I read this book for one of my book clubs that meets tonight. I'm anxious to see how the discussion will go. It's a YA novel, and I read it in just a couple of sittings. There's also a movie, but I haven't seen it. It's about two 9 year old boys who quite literally find themselves on opposite sides of a fence and neither knows what it all means. Bruno is the son of a high-ranking Nazi official who is put in charge of "Out-With". Bruno is never able to pronounce the word correctly. Schmuel is a young boy from Poland who was taken to the concentration camp along with the rest of his family. The thing that makes this book different from other books I've read on the Holocaust is the fact that it is told from such a young and naive perspective. The boys form an unlikely and secret friendship by meeting along a remote area of the fence each afternoon.
The edition I read has an author interview in the back, which is pretty interesting. The author is asked why he calls this a fable. I had missed this designation on the title page, so I went back and there it was -- The Boy in the Striped Pajamas: A Fable. A fable is basically a story which contains a moral. The author says that he wants to make this not simply about one concentration camp in one war. He wants the reader to be able to relate the story to any time period and any war. This is also why he never uses the word Auschwitz, but instead lets nine year old Bruno pronounce it Out-With. Bruno also calls Hitler the Fury instead of the Fuhrer. The moral is simple. Complacency is dangerous. Looking back, we all wonder how something like the Holocaust could have happened. Surely we would have spoken up or done something. The question we need to ask, and this is the message that Boyne is trying to get across, is what are we doing about the genocide that is taking place today?

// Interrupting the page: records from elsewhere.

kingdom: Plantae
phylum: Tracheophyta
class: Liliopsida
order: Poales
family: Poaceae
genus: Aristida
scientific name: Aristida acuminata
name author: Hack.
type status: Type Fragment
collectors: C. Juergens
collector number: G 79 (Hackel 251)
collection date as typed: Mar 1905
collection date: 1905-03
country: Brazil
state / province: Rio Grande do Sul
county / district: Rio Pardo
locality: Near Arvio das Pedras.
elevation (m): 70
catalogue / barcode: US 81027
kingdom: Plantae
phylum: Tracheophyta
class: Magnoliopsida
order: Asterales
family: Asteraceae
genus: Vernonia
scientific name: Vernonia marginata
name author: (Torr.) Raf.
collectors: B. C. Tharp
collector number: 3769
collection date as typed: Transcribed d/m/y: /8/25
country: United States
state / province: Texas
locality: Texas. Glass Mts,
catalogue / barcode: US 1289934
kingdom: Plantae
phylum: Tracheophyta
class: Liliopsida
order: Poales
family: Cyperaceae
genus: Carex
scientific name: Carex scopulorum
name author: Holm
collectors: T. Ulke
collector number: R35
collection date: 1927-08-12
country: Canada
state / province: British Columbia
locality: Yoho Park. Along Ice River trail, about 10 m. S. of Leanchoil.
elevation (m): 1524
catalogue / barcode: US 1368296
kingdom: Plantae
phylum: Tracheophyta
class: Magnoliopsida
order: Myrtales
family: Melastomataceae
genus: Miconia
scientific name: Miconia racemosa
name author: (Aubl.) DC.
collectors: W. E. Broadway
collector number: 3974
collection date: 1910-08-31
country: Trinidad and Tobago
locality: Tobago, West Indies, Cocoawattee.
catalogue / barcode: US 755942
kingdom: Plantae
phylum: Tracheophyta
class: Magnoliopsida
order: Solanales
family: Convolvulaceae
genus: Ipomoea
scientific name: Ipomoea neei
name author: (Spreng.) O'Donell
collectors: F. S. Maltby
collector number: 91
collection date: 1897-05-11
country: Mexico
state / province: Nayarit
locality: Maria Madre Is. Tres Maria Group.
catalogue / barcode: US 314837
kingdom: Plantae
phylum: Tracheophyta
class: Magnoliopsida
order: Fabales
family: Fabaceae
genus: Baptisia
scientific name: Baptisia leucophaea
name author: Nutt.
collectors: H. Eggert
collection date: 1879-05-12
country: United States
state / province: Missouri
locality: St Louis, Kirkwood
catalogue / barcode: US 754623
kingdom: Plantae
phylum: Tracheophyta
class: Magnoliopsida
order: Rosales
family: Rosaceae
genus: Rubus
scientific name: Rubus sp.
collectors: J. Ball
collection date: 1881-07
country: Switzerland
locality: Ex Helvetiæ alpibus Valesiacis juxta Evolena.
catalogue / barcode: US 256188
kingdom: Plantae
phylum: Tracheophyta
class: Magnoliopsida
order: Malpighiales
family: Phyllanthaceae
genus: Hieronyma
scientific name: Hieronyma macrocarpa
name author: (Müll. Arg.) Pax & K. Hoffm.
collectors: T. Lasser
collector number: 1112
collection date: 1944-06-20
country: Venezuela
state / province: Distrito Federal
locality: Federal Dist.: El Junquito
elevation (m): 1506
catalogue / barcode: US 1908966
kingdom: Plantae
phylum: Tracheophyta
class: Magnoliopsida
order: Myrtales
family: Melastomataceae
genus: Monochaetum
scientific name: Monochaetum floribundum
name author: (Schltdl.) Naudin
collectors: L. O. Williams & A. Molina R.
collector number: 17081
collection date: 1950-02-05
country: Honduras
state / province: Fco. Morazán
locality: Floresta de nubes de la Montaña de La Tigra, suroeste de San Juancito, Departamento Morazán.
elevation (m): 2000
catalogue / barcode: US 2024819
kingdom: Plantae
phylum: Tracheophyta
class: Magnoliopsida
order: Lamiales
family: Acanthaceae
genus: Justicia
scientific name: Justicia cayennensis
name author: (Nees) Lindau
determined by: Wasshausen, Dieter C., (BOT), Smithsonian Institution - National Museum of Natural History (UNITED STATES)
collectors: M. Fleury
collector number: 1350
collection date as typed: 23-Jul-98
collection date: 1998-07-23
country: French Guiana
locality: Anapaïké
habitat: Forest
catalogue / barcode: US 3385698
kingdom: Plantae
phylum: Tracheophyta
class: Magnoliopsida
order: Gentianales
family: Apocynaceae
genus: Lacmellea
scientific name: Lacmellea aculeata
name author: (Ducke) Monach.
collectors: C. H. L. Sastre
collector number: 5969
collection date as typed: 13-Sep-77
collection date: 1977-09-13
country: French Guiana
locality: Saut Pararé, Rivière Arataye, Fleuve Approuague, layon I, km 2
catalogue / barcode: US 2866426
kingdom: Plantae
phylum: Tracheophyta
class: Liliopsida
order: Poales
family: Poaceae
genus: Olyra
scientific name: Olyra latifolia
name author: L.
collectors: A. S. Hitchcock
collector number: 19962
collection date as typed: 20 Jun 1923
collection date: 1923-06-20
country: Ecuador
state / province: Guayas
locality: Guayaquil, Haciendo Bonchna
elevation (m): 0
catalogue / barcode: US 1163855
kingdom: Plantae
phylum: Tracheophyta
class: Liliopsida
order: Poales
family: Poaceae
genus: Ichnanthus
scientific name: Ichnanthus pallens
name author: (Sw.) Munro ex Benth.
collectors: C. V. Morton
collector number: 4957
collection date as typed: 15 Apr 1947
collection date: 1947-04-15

There were a couple people who didn't read the book because of the subject matter. They felt it would be too disturbing. Those who did read it really enjoyed the book. I guess it's kind of strange to say you enjoyed a book which deals with such a terrible chapter in history, but you know what I mean. It is well-written and makes the reader think. For me, that's what good literature does. The only problem a couple people had with the book is that they felt that a nine year old would have been more aware of what was going on around him. I disagree. I think Bruno knew that something terrible was happening, but he didn't understand what it was. I've heard some people compare this to The Book Thief by Markus Zusak. In that it is a book about a child's view of the Holocaust, I agree. However, I think the similarities end there. I think because this book is written in third person, I never really identified with Bruno quite as much as I did the characters in The Book Thief. The Boy in the Striped Pajamas deals with a horrific tragedy that possibly could have been prevented. Hopefully, we never forget this. I'll leave you with a line from the book that I think pretty much sums it up. "Fences like this exist all over the world. We hope you never have to encounter one."